WHAT YOU NEED TO DO.
Copy every line of the data that includes the string "FRON".

AVAILABLE DATA.

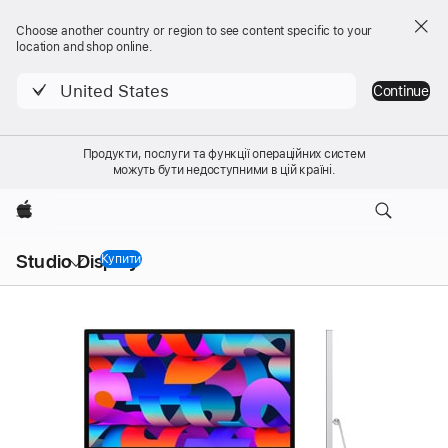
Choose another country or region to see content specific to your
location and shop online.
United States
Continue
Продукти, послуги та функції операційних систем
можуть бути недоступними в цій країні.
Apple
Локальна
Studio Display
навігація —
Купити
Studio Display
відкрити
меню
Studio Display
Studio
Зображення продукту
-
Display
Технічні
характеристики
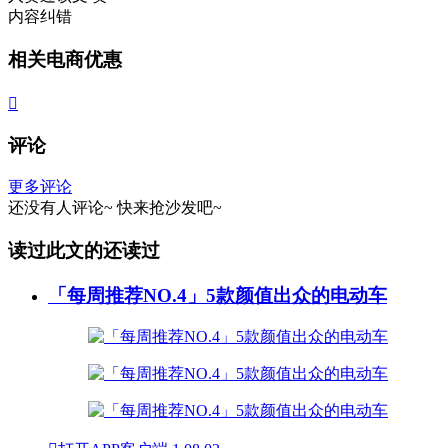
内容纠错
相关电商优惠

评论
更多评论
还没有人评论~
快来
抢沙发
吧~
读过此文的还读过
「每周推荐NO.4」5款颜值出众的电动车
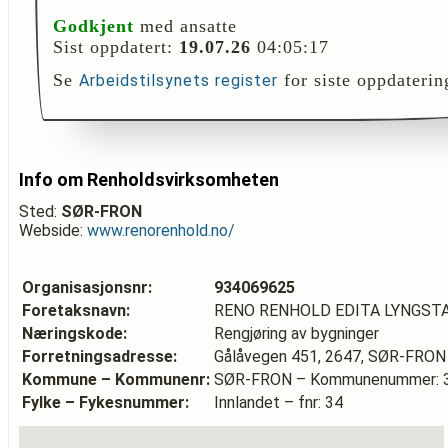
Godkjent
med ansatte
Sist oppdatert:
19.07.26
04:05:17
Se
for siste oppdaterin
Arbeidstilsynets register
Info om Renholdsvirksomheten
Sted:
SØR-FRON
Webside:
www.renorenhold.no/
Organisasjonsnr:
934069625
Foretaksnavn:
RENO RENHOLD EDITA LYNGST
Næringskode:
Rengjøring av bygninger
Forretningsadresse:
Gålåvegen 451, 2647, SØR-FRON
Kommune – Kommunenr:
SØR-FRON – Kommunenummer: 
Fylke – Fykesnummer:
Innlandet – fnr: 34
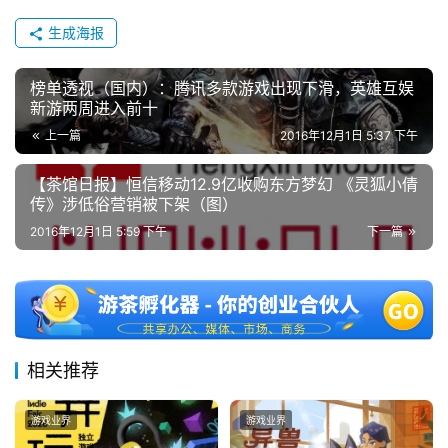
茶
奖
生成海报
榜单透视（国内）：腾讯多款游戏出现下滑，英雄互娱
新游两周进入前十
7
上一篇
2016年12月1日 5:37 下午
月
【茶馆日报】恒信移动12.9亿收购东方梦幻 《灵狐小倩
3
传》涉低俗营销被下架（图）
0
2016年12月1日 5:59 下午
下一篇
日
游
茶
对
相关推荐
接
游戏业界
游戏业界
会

SOLUTION.
SØR-FRON
Gålåvegen 451, 2647, SØR-FRON
SØR-FRON – Kommunenummer: 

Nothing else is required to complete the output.